Problem 2 — Marathon times

Set up. We are converting frequencies to densities (because class widths are unequal) and interrogating an honest vs misleading histogram.

(i) Densities (frequency ÷ class width): 30–40: 1.5; 40–50: 4.0; 50–60: 3.0; 60–90: 1.5; 90–120: 0.667.

(ii) Tallest bar in a density histogram = 40–50 (density 4.0). Tallest bar in a frequency histogram = 60–90 (frequency 45). The 60–90 class has the largest count only because it covers 30 minutes — its density is only 1.5, so per-minute it is much less common than the 40–50 class.

(iii) Drawing the 60–90 bar as tall as the 40–50 bar inflates the visual impression of how concentrated runners are in 60–90 (it has density 1.5, not 4.0). An honest histogram with unequal class widths must use frequency density on the vertical axis so that area, not height, represents frequency.

Problem 3 — Electricity bills

Set up. We are constructing a cumulative-frequency table and using linear interpolation to read off a median, Q₃ and a percentile.

(i) Cumulative: 6, 30, 68, 90, 100.

(ii) Median position = n/2 = 50, which lies inside the 400–600 class (c.f. rises from 30 to 68 across this class). Median ≈ 400 + 200 × (50 − 30)/(68 − 30) = 400 + 200(20/38) ≈ $505.30. Q₃ position = 3n/4 = 75, inside the 600–800 class (c.f. 68 → 90): Q₃ ≈ 600 + 200 × (75 − 68)/(90 − 68) = 600 + 200(7/22) ≈ $663.60.

(iii) P₉₀ position = 0.9 × 100 = 90, reached exactly at the upper boundary of the 600–800 class, so P₉₀ ≈ $800. Policy meaning: roughly 90% of households pay $800 or less per quarter; the top 10% sit between $800 and $1000.

Problem 4 — ED wait times

Set up. We are using a stem-and-leaf plot to expose distribution shape, then producing a five-number summary, then comparing Q₃ with a service target.

(i) Stem-and-leaf (key 1 | 2 = 12):
0 | 8
1 | 2 4 5 8
2 | 0 2 3 5 7 8
3 | 0 1 5 8
4 | 0 2 5
5 | 1
7 | 5

Shape information visible: there is a clear gap between 51 and 75 (no values in the 60s), with 75 sitting well above the bulk — a box plot would mark 75 as an outlier dot but would not reveal the "no 60s" gap.

(ii) n = 20; median = (10th + 11th)/2 = (27 + 28)/2 = 27.5. Lower 10: Q₁ = (5th + 6th)/2 = (18 + 20)/2 = 19. Upper 10: Q₃ = (15th + 16th)/2 = (38 + 40)/2 = 39. IQR = 20. Upper fence = 39 + 1.5(20) = 69. Since 75 > 69, 75 minutes is an outlier. (Lower fence = 19 − 30 = −11 → no low outliers.) Five-number summary: 8, 19, 27.5, 39, 75 (with 75 flagged as an outlier).

(iii) Q₃ = 39 minutes, so 75% of patients were triaged within 39 minutes, not 30. Target not met.

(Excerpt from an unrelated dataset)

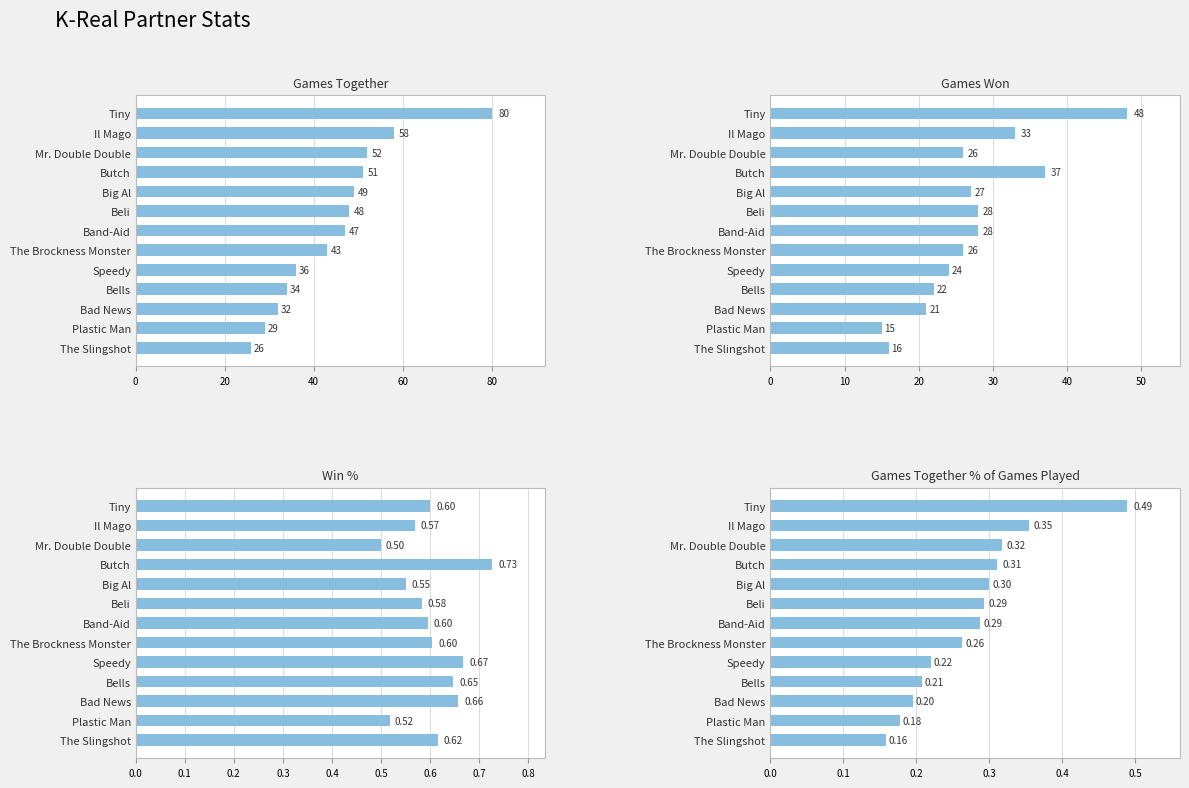

What is the greatest value displayed?

80.0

Problem 5 — Election turnout

Set up. We are matching each analytical question to the best representation, then critiquing one specific choice.

(i) (A) Histogram — shows shape (symmetry, skew, multiple peaks) directly. (B) Parallel box plots — compress each election's centre, spread and outliers into one strip that lines up beside the other for instant comparison. (C) Cumulative-frequency graph (ogive) — read 85 on the horizontal axis, project to the curve, then read the percentage of electorates on the vertical axis.

(ii) A stem-and-leaf plot preserves every raw value, so with 150 electorates the leaves on each stem row become long, hard to scan, and offer no extra detail beyond what a histogram would convey.

(iii) Showing both is useful when, for example, the box plot looks symmetric but the underlying histogram shows two clear peaks (a bimodal distribution that a box plot alone would hide).